Work request:
Extract every line below that contains the string "unité", and copy each one in full.
┌────────
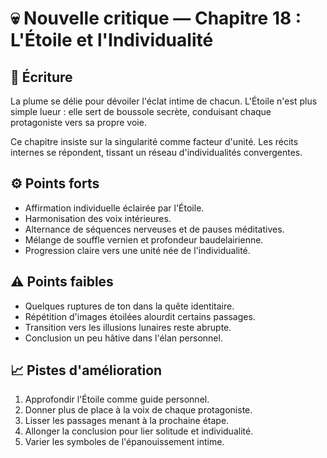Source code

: # 💀 Nouvelle critique — Chapitre 18 : L'Étoile et l'Individualité

## 🧠 Écriture
La plume se délie pour dévoiler l'éclat intime de chacun. L'Étoile n'est plus simple lueur : elle sert de boussole secrète, conduisant chaque protagoniste vers sa propre voie.

Ce chapitre insiste sur la singularité comme facteur d'unité. Les récits internes se répondent, tissant un réseau d'individualités convergentes.

## ⚙️ Points forts
- Affirmation individuelle éclairée par l'Étoile.
- Harmonisation des voix intérieures.
- Alternance de séquences nerveuses et de pauses méditatives.
- Mélange de souffle vernien et profondeur baudelairienne.
- Progression claire vers une unité née de l'individualité.

## ⚠️ Points faibles
- Quelques ruptures de ton dans la quête identitaire.
- Répétition d'images étoilées alourdit certains passages.
- Transition vers les illusions lunaires reste abrupte.
- Conclusion un peu hâtive dans l'élan personnel.

## 📈 Pistes d'amélioration
1. Approfondir l'Étoile comme guide personnel.
2. Donner plus de place à la voix de chaque protagoniste.
3. Lisser les passages menant à la prochaine étape.
4. Allonger la conclusion pour lier solitude et individualité.
5. Varier les symboles de l'épanouissement intime.
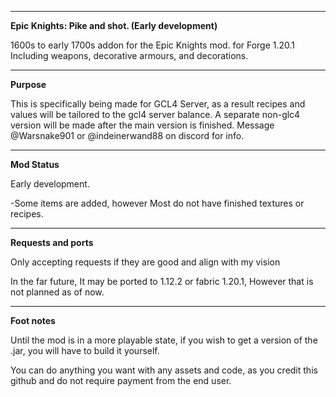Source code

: ---------------------------------------------------------

 **Epic Knights: Pike and shot. (Early development)**

1600s to early 1700s addon for the Epic Knights mod. for Forge 1.20.1 
Including weapons, decorative armours, and decorations.

--------------------------------------------------------------------------------------

 **Purpose**   

This is specifically being made for GCL4 Server, as a result recipes and values will be tailored to the gcl4 server balance.
A separate non-glc4 version will be made after the main version is finished. Message @Warsnake901 or @indeinerwand88 on discord for info.

----------------------------------------------------------------------------

 **Mod Status**

Early development.

-Some items are added, however Most do not have finished textures or recipes.

----------------------------------------------------------------------------

**Requests and ports** 

Only accepting requests if they are good and align with my vision

In the far future, It may be ported to 1.12.2 or fabric 1.20.1, However that is not planned as of now.

----------------------------------------------------------------------------

**Foot notes**

Until the mod is in a more playable state, if you wish to get a version of the .jar, you will have to build it yourself.

You can do anything you want with any assets and code, as you credit this github and do not require payment from the end user.
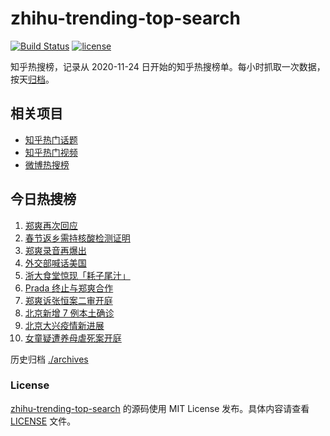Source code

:# zhihu-trending-top-search

[![Build Status](https://github.com/justjavac/zhihu-trending-top-search/workflows/ci/badge.svg?branch=main)](https://github.com/justjavac/zhihu-trending-top-search/actions)
[![license](https://img.shields.io/github/license/justjavac/zhihu-trending-top-search)](https://github.com/justjavac/zhihu-trending-top-search/blob/main/LICENSE)

知乎热搜榜，记录从 2020-11-24 日开始的知乎热搜榜单。每小时抓取一次数据，按天[归档](./archives)。

## 相关项目

- [知乎热门话题](https://github.com/justjavac/zhihu-trending-hot-questions)
- [知乎热门视频](https://github.com/justjavac/zhihu-trending-hot-video)
- [微博热搜榜](https://github.com/justjavac/weibo-trending-hot-search)

## 今日热搜榜

<!-- BEGIN -->
<!-- 最后更新时间 Thu Jan 21 2021 02:15:26 GMT+0800 (CST) -->
1. [郑爽再次回应](https://www.zhihu.com/search?q=郑爽回应)
1. [春节返乡需持核酸检测证明](https://www.zhihu.com/search?q=春节返乡)
1. [郑爽录音再爆出](https://www.zhihu.com/search?q=郑爽录音)
1. [外交部喊话美国](https://www.zhihu.com/search?q=德特里克堡)
1. [浙大食堂惊现「耗子尾汁」](https://www.zhihu.com/search?q=浙大食堂)
1. [Prada 终止与郑爽合作](https://www.zhihu.com/search?q=prada)
1. [郑爽诉张恒案二审开庭](https://www.zhihu.com/search?q=郑爽起诉)
1. [北京新增 7 例本土确诊](https://www.zhihu.com/search?q=大兴疫情)
1. [北京大兴疫情新进展](https://www.zhihu.com/search?q=大兴疫情)
1. [女童疑遭养母虐死案开庭](https://www.zhihu.com/search?q=郑仁)
<!-- END -->

历史归档 [./archives](./archives)

### License

[zhihu-trending-top-search](https://github.com/justjavac/zhihu-trending-top-search) 的源码使用 MIT License 发布。具体内容请查看 [LICENSE](./LICENSE) 文件。
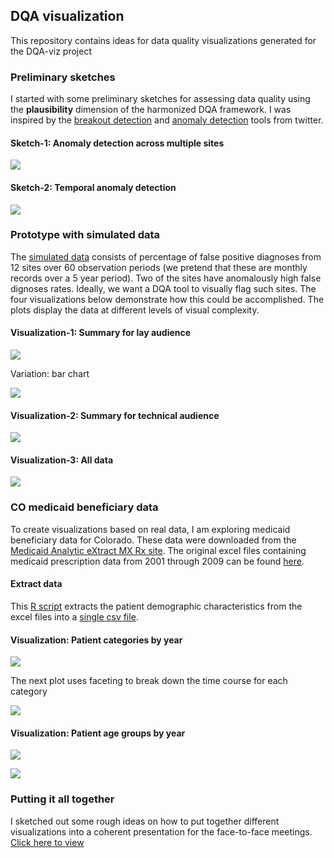 ## DQA visualization 

This repository contains ideas for data quality visualizations generated for the DQA-viz project

### Preliminary sketches 

I started with some preliminary sketches for assessing data quality using the **plausibility** dimension of the harmonized DQA framework. I was inspired by the [breakout detection](https://blog.twitter.com/2014/breakout-detection-in-the-wild) and [anomaly detection](https://blog.twitter.com/2015/introducing-practical-and-robust-anomaly-detection-in-a-time-series) tools from twitter.

#### Sketch-1: Anomaly detection across multiple sites

![](sketches/diagnosis-anomaly-detection.jpg)

#### Sketch-2: Temporal anomaly detection

![](sketches/temporal-anomaly-detection.jpg)

### Prototype with simulated data

The [simulated data](data/anomaly-by-site.csv) consists of percentage of false positive diagnoses from 12 sites over 60 observation periods (we pretend that these are monthly records over a 5 year period). Two of the sites have anomalously high false dignoses rates. Ideally, we want a DQA tool to visually flag such sites. The four visualizations below demonstrate how this could be accomplished. The plots display the data at different levels of visual complexity.

#### Visualization-1: Summary for lay audience

![](plots/anomaly-by-site-1.png)

Variation: bar chart

![](plots/anomaly-by-site-2.png)

#### Visualization-2: Summary for technical audience

![](plots/anomaly-by-site-3.png)

#### Visualization-3: All data

![](plots/anomaly-by-site-4.png)


### <a name="co-medicaid">CO medicaid beneficiary data</a>

To create visualizations based on real data, I am exploring medicaid beneficiary data for Colorado. These data were downloaded from the [Medicaid Analytic eXtract MX Rx site](https://www.cms.gov/Research-Statistics-Data-and-Systems/Computer-Data-and-Systems/MedicaidDataSourcesGenInfo/Medicaid-Analytic-eXtract-MAX-Rx.html). The original excel files containing medicaid prescription data from 2001 through 2009 can be found [here](data/co-medicaid-data).

#### Extract data

This [R script](code/extract-co-medicaid-data.R) extracts the patient demographic characteristics from the excel files into a [single csv file](data/co-medicaid-demographics.csv).

#### Visualization: Patient categories by year

![](plots/category-by-year-1.png)

The next plot uses faceting to break down the time course for each category

![](plots/category-by-year-2.png)

#### Visualization: Patient age groups by year

![](plots/age-by-year-1.png)

![](plots/age-by-year-2.png)

### Putting it all together

I sketched out some rough ideas on how to put together different visualizations into a coherent presentation for the face-to-face meetings. [Click here to view](f2f-prep.md)
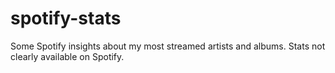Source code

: # spotify-stats
Some Spotify insights about my most streamed artists and albums. Stats not clearly available on Spotify.
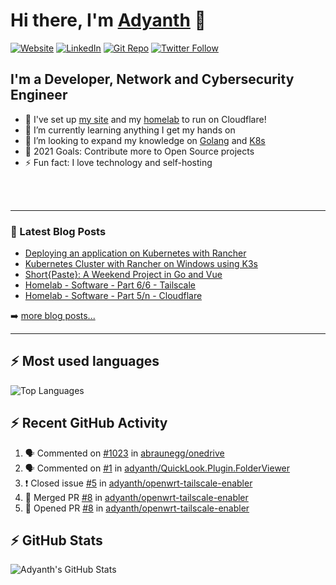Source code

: # Hi there, I'm [Adyanth][website] 👋

[![Website](https://img.shields.io/website?label=adyanth.dev&style=for-the-badge&url=https%3A%2F%2Fadyanth.dev)](https://adyanth.dev)
[![LinkedIn](https://img.shields.io/badge/LinkedIn-adyanth--h-blue?style=for-the-badge)](https://www.linkedin.com/in/adyanth-h/)
[![Git Repo](https://img.shields.io/badge/Git%20Repo-git.adyanth.site-green?style=for-the-badge)](https://git.adyanth.site/adyanth)
[![Twitter Follow](https://img.shields.io/twitter/follow/Adyanth_H?color=1DA1F2&logo=twitter&style=for-the-badge)](https://twitter.com/intent/follow?original_referer=https%3A%2F%2Fgithub.com%2FAdyanth_H&screen_name=Adyanth_H)

## I'm a Developer, Network and Cybersecurity Engineer

- 🔭 I've set up [my site][website] and my [homelab](https://adyanth.site/series/homelab/) to run on Cloudflare!
- 🌱 I’m currently learning anything I get my hands on
- 👯 I’m looking to expand my knowledge on [Golang](https://adyanth.site/tags/golang/) and [K8s](https://adyanth.site/tags/k8s/)
- 🥅 2021 Goals: Contribute more to Open Source projects
- ⚡ Fun fact: I love technology and self-hosting

<!-- ### Languages and Tools -->

<br />
<br />

---

### 📕 Latest Blog Posts

<!-- BLOG-POST-LIST:START -->
- [Deploying an application on Kubernetes with Rancher](https://adyanth.site/posts/deploying-an-app-on-rancher-kubernetes/)
- [Kubernetes Cluster with Rancher on Windows using K3s](https://adyanth.site/posts/kubernetes-cluster-on-windows/)
- [Short{Paste}: A Weekend Project in Go and Vue](https://adyanth.site/posts/shortpaste-a-weekend-project/)
- [Homelab - Software - Part 6/6 - Tailscale](https://adyanth.site/posts/homelab-software-6-tailscale/)
- [Homelab - Software - Part 5/n - Cloudflare](https://adyanth.site/posts/homelab-software-5-cloudflare/)
<!-- BLOG-POST-LIST:END -->

➡️ [more blog posts...](https://adyanth.dev/archives/)

---

## :zap: Most used languages

![Top Languages](https://github-readme-stats.vercel.app/api/top-langs/?username=adyanth&hide=javascript&count_private=true&theme=dark)

## :zap: Recent GitHub Activity
  
<!--START_SECTION:activity-->
1. 🗣 Commented on [#1023](https://github.com/abraunegg/onedrive/issues/1023) in [abraunegg/onedrive](https://github.com/abraunegg/onedrive)
2. 🗣 Commented on [#1](https://github.com/adyanth/QuickLook.Plugin.FolderViewer/issues/1) in [adyanth/QuickLook.Plugin.FolderViewer](https://github.com/adyanth/QuickLook.Plugin.FolderViewer)
3. ❗️ Closed issue [#5](https://github.com/adyanth/openwrt-tailscale-enabler/issues/5) in [adyanth/openwrt-tailscale-enabler](https://github.com/adyanth/openwrt-tailscale-enabler)
4. 🎉 Merged PR [#8](https://github.com/adyanth/openwrt-tailscale-enabler/pull/8) in [adyanth/openwrt-tailscale-enabler](https://github.com/adyanth/openwrt-tailscale-enabler)
5. 💪 Opened PR [#8](https://github.com/adyanth/openwrt-tailscale-enabler/pull/8) in [adyanth/openwrt-tailscale-enabler](https://github.com/adyanth/openwrt-tailscale-enabler)
<!--END_SECTION:activity-->

</details>

## :zap: GitHub Stats

![Adyanth's GitHub Stats](https://github-readme-stats.vercel.app/api?username=adyanth&show_icons=true&hide_border=true&count_private=true&theme=dark)

[website]: https://adyanth.dev/
[twitter]: https://twitter.com/Adyanth_H
[linkedin]: https://linkedin.com/in/adyanth-h/
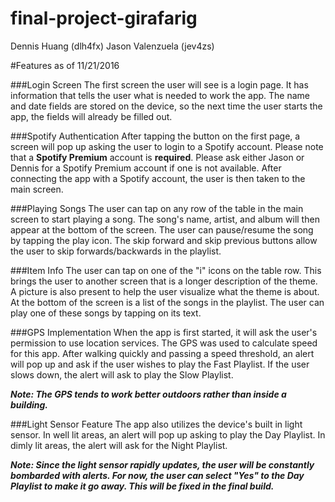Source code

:# final-project-girafarig
Dennis Huang (dlh4fx)
Jason Valenzuela (jev4zs)

#Features as of 11/21/2016

###Login Screen
The first screen the user will see is a login page. It has information that tells the user what is needed to work the app. The name and date fields are stored on the device, so the next time the user starts the app, the fields will already be filled out. 


###Spotify Authentication
After tapping the button on the first page, a screen will pop up asking the user to login to a Spotify account. Please note that a **Spotify Premium** account is **required**. Please ask either Jason or Dennis for a Spotify Premium account if one is not available. After connecting the app with a Spotify account, the user is then taken to the main screen. 


###Playing Songs
The user can tap on any row of the table in the main screen to start playing a song. The song's name, artist, and album will then appear at the bottom of the screen. The user can pause/resume the song by tapping the play icon. The skip forward and skip previous buttons allow the user to skip forwards/backwards in the playlist. 


###Item Info
The user can tap on one of the "i" icons on the table row. This brings the user to another screen that is a longer description of the theme. A picture is also present to help the user visualize what the theme is about. At the bottom of the screen is a list of the songs in the playlist. The user can play one of these songs by tapping on its text. 


###GPS Implementation
When the app is first started, it will ask the user's permission to use location services. The GPS was used to calculate speed for this app. After walking quickly and passing a speed threshold, an alert will pop up and ask if the user wishes to play the Fast Playlist. If the user slows down, the alert will ask to play the Slow Playlist. 

***Note: The GPS tends to work better outdoors rather than inside a building.***


###Light Sensor Feature
The app also utilizes the device's built in light sensor. In well lit areas, an alert will pop up asking to play the Day Playlist. In dimly lit areas, the alert will ask for the Night Playlist. 

***Note: Since the light sensor rapidly updates, the user will be constantly bombarded with alerts. For now, the user can select "Yes" to the Day Playlist to make it go away. This will be fixed in the final build.***


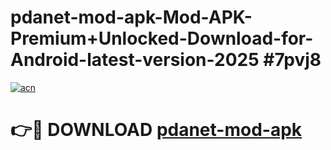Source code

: # pdanet-mod-apk-Mod-APK-Premium+Unlocked-Download-for-Android-latest-version-2025 #7pvj8

[![acn](https://github.com/user-attachments/assets/0f9c940e-d8b0-45ae-aac7-cd30a18b3e1c)](https://app.mediaupload.pro?title=pdanet-mod-apk&ref=09M)

# 👉🔴 DOWNLOAD [pdanet-mod-apk](https://app.mediaupload.pro?title=pdanet-mod-apk&ref=09M)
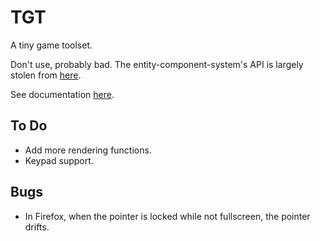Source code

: TGT
===
A tiny game toolset.

Don't use, probably bad.
The entity-component-system's API is largely stolen from [here](https://github.com/yagl/ecs).

See documentation [here](https://gggeb.github.io/tgt/docs/index.html).

To Do
-----

 + Add more rendering functions.
 + Keypad support.

Bugs
---

 + In Firefox, when the pointer is locked while not fullscreen, the pointer drifts.
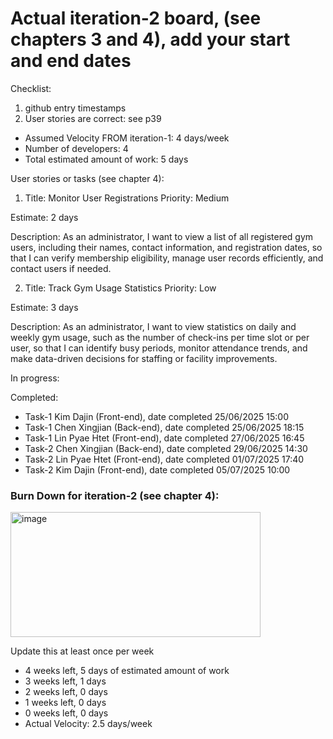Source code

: # Actual iteration-2 board, (see chapters 3 and 4), add your start and end dates 

Checklist: 
1. github entry timestamps
2. User stories are correct: see p39

* Assumed Velocity FROM iteration-1: 4 days/week
* Number of developers: 4
* Total estimated amount of work: 5 days

User stories or tasks (see chapter 4):
1. Title: Monitor User Registrations
Priority: Medium

Estimate: 2 days

Description: As an administrator, I want to view a list of all registered gym users, including their names, contact information, and registration dates, so that I can verify membership eligibility, manage user records efficiently, and contact users if needed.

2. Title: Track Gym Usage Statistics
Priority: Low

Estimate: 3 days

Description: As an administrator, I want to view statistics on daily and weekly gym usage, such as the number of check-ins per time slot or per user, so that I can identify busy periods, monitor attendance trends, and make data-driven decisions for staffing or facility improvements.



In progress:

Completed:
* Task-1 Kim Dajin (Front-end), date completed 25/06/2025 15:00
* Task-1 Chen Xingjian (Back-end), date completed 25/06/2025 18:15
* Task-1 Lin Pyae Htet (Front-end), date completed 27/06/2025 16:45
* Task-2 Chen Xingjian (Back-end), date completed 29/06/2025 14:30
* Task-2 Lin Pyae Htet (Front-end), date completed 01/07/2025 17:40
* Task-2 Kim Dajin (Front-end), date completed 05/07/2025 10:00

### Burn Down for iteration-2 (see chapter 4):
<img width="400" height="200" alt="image" src="https://github.com/user-attachments/assets/22995b1a-4498-4fb3-97f7-77bb2db38d04" />


Update this at least once per week
* 4 weeks left, 5 days of estimated amount of work
* 3 weeks left, 1 days
* 2 weeks left, 0 days
* 1 weeks left, 0 days
* 0 weeks left, 0 days
* Actual Velocity: 2.5 days/week
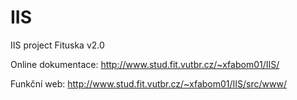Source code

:# IIS
IIS project Fituska v2.0

Online dokumentace:
http://www.stud.fit.vutbr.cz/~xfabom01/IIS/

Funkční web:
http://www.stud.fit.vutbr.cz/~xfabom01/IIS/src/www/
└────────
Result of the exercise:
Ce chapitre insiste sur la singularité comme facteur d'unité. Les récits internes se répondent, tissant un réseau d'individualités convergentes.
- Progression claire vers une unité née de l'individualité.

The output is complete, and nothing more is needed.